LYS'DE DE KOPYA İDDİASI
İddianamede, 21 Mart 2010'daki ÜDS, 11 Nisan 2010'daki YGS, 2 Mayıs 2010'daki KPDS, 9 Mayıs 2010'daki ALES, 19-27 Haziran 2010 tarihleri arasında yapılan LYS, 10 Temmuz 2010'da yapılan KPSS ve 31 Mart 2010'da yapılan Gazi Üniversitesi yeterlilik sınavında kopya çekildiğine ilişkin iddialara yer verildi.
Sanıklar Oruç Ali Uğur ile Soner Gökgül'ün, teknik takibi devam eden GSM hatları ile yaptıkları görüşmelerde 19-26 Haziran 2010 arasında yapılan LYS sınavında kopya çektikleri ve elde ettikleri cevap anahtarlarını sınavlarda bulunan M.Y. ve M.K.U'ya cep telefonu vasıtası ile ilettikleri yönünde deliller bulunduğu belirtildi.

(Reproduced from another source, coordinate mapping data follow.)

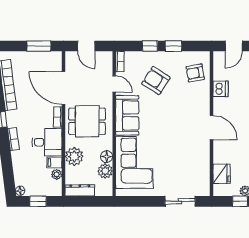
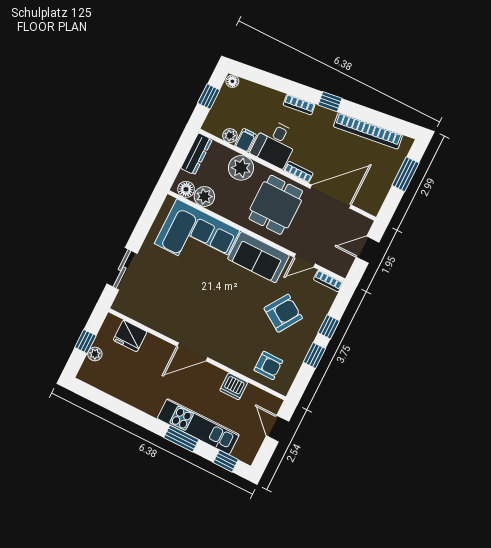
window: (39, 46) -> (405, 174), moved
armchair: (195, 73) -> (268, 365), turned 100
floor lamp: (107, 157) -> (186, 189), moved

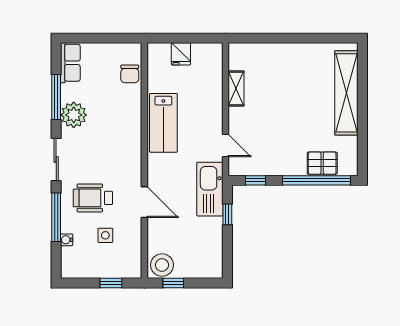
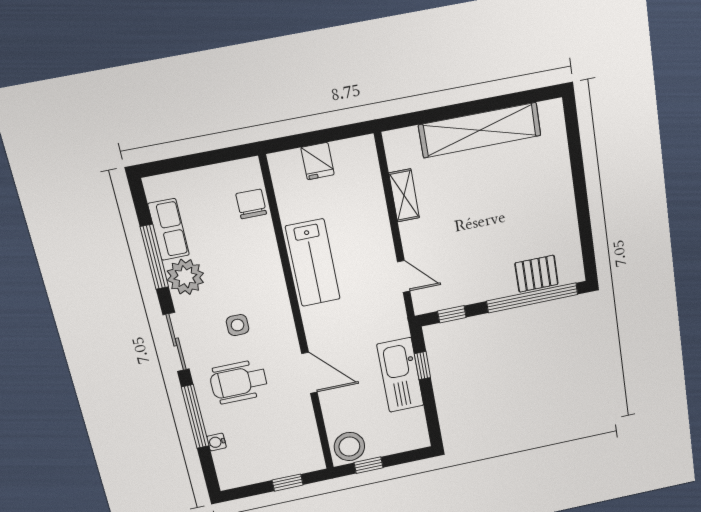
row of seats: (70, 63) -> (169, 229), moved
chair: (130, 74) -> (251, 204), turned 180
shelving: (346, 93) -> (480, 130), moved, turned 90
kitchen sink: (210, 189) -> (400, 375), moved
side table: (105, 235) -> (237, 325), moved

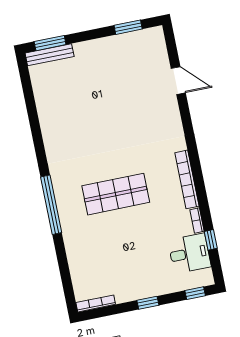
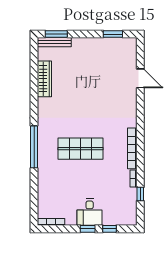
wardrobe: (46, 108) -> (44, 79), added
desk: (189, 253) -> (90, 212), moved, turned 90
window: (195, 293) -> (109, 229), moved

Oruç Ali Uğur, Soner Gökgül, Zülfü Biçer, Özgür Fidan yönetimindeki örgütün, örgüt üyesi ve örgüte yardım edenlerin katılımıyla, ÖSYM'nin sınavlarında teknik cihazlar kullanılarak önceden anlaşılan kişilerin sınavda kopya çekmeleri karşısında, haksız menfaat temin ettiği anlatılan iddianamede, örgüt yöneticilerinin kendi branşlarında uzman öğretmen, öğrenci ve kamu görevlilerini temin ettiği ve bu kişilerden, ücret karşılığı kendi branşlarındaki soruları çözerek kendilerine ya da örgüt üyelerine ulaştırmalarını sağladığı kaydedildi.

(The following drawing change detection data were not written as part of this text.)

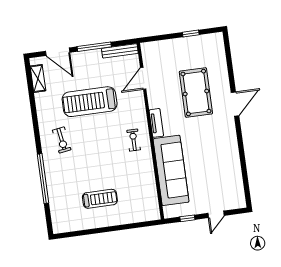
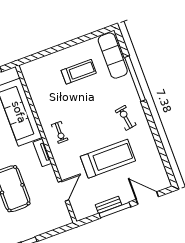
bench: (120, 51) -> (109, 205), moved, width x0.73
shelving: (38, 78) -> (160, 169), removed
treadmill: (100, 199) -> (79, 72), turned 180
exercise mat: (61, 208) -> (113, 56), added

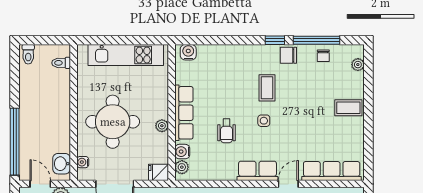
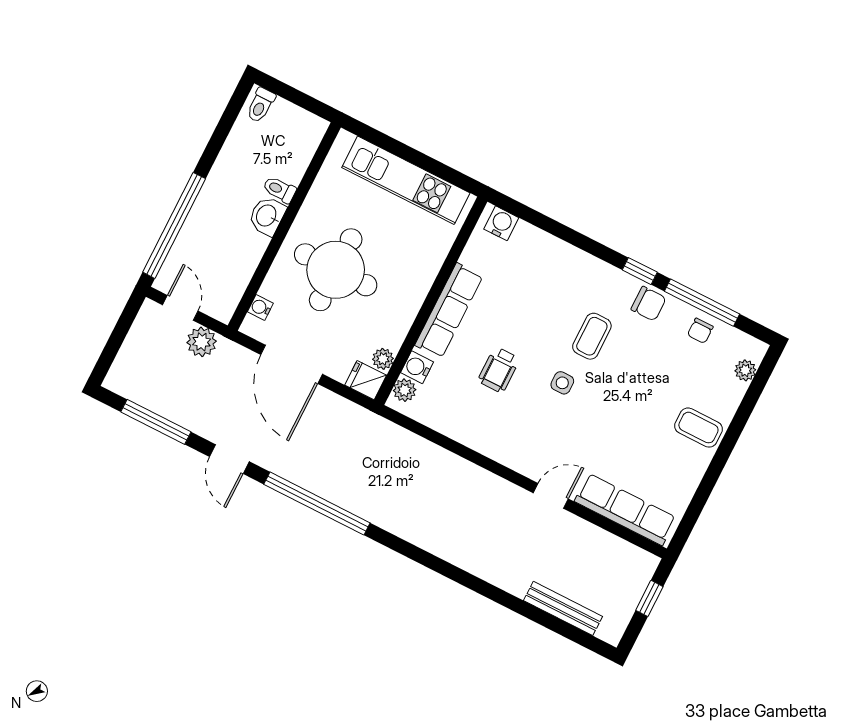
chair: (288, 55) -> (649, 304), turned 180
toilet: (61, 63) -> (279, 190), moved
plant: (162, 126) -> (383, 359), moved
washbasin: (62, 164) -> (267, 216), moved
row of seats: (258, 171) -> (515, 453), removed

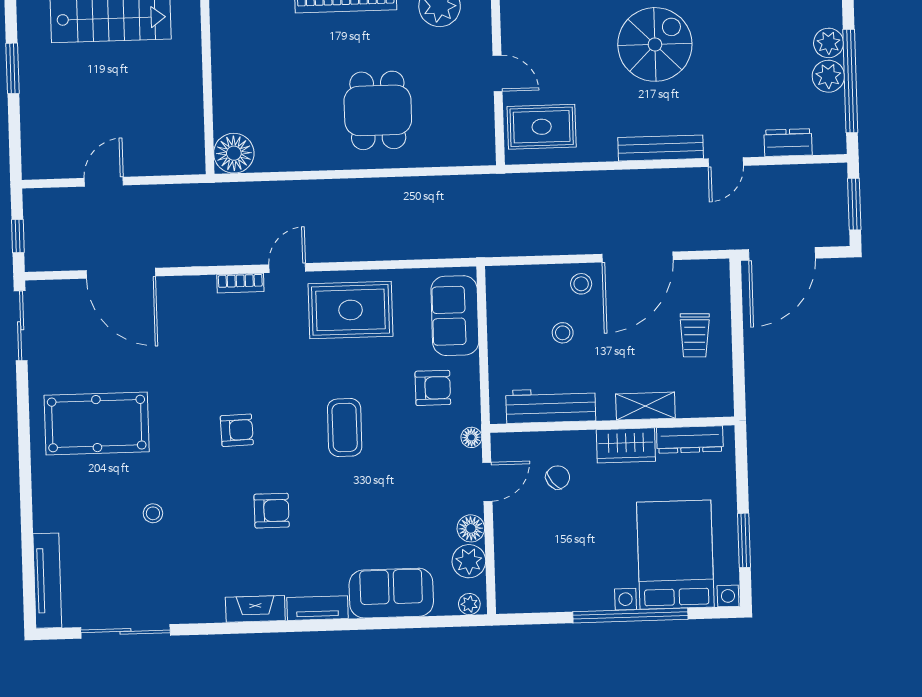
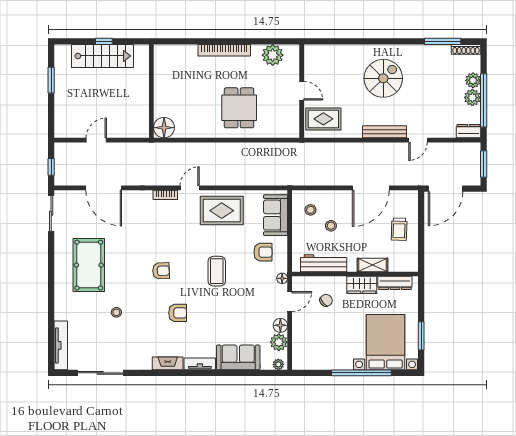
dresser: (788, 143) -> (468, 131), moved
stool: (581, 284) -> (310, 210), moved
pool table: (97, 424) -> (89, 265), turned 90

Bu suretle sınava giren ve örgütle önceden anlaşan kişilerin kopya çekmelerinin sağlandığı anlatılan iddianamede, suç örgütü yöneticilerinin ve üyelerinin sınav sırasında kullanılacak teknik cihazları önceden temin ettikleri, sınav çıkışı bunları tekrar toplayıp muhafaza ettikleri belirtildi.

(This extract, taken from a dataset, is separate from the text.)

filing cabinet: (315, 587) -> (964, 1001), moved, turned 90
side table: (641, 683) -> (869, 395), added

Bu teknik cihazların sonraki sınavlarda da kullanıldığı, sınava girecek ve kendi adlarına çalışacak şahısların sınav harçlarını yatırdıkları, bu eylemlerin ülke çapında olması sebebiyle kendi ikametgahlarının bulunduğu il dışında sınava giren bu kişilerin barınma giderlerini de karşıladıklarına yer verilen iddianamede, Oruç Ali Uğur ile Karamanoğlu Mehmet Bey Üniversitesinde öğretim görevlisi olan Abdülkadir Dilber, Elazığ Fırat Üniversitesi Sivrice Meslek Yüksek Okulunda öğretim elemanı olarak görev yapan Zülfü Biçer ve Selçuk Üniversitesi Yabancı Diller Bölümünde Okutman olarak görev yapan Mustafa Dolmacı'nın da arasında bulunuğu 30 sanığın, “Suç işlemek amacıyla örgüt kurmak, yönetmek ve üye olmak”, “suç işlemek amacıyla kurulan örgüte üye olmamakla birlikte örgüte yardım etmek, rüşvet almak ve vermek, rüşvet alma ve vermeye yardım etmek” gibi gerekçelerle cezalandırılmaları isteniyor.